[Page images and extracted text]
━━━━

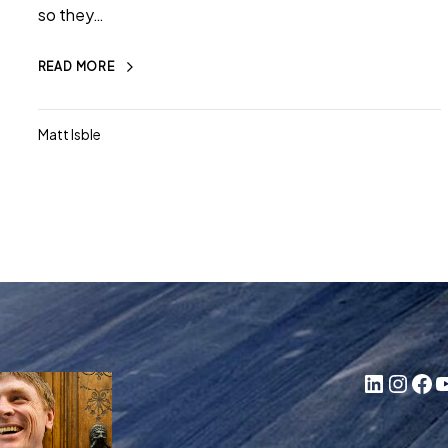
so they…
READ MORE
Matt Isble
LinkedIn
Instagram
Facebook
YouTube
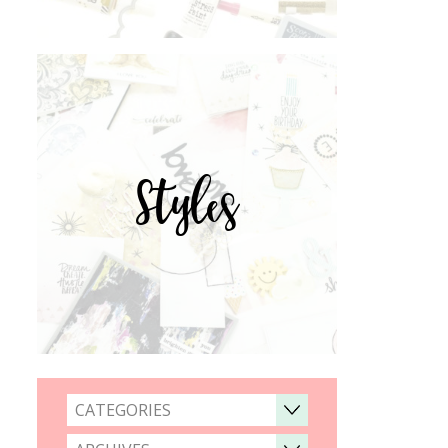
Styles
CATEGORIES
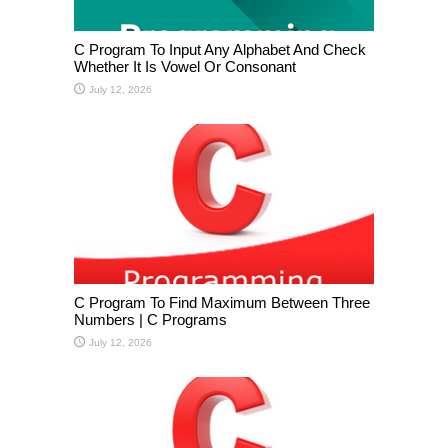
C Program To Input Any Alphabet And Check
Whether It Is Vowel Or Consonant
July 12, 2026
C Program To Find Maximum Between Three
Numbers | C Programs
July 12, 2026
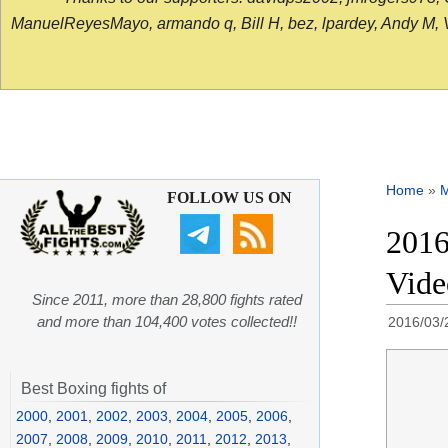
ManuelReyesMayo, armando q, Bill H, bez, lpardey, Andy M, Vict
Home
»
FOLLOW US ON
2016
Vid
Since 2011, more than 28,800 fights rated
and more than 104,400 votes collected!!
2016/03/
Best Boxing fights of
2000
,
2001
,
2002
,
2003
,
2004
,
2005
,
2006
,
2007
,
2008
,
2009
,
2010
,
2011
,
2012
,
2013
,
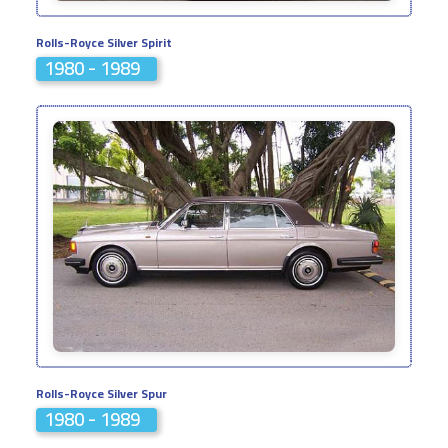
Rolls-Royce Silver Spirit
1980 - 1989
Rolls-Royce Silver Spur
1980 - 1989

━━━━

__THE TASK__: Would you filter the entries above and keep each line that has the word "Royce"?

__SOLVED EXERCISE__:
Rolls-Royce Silver Spirit
Rolls-Royce Silver Spur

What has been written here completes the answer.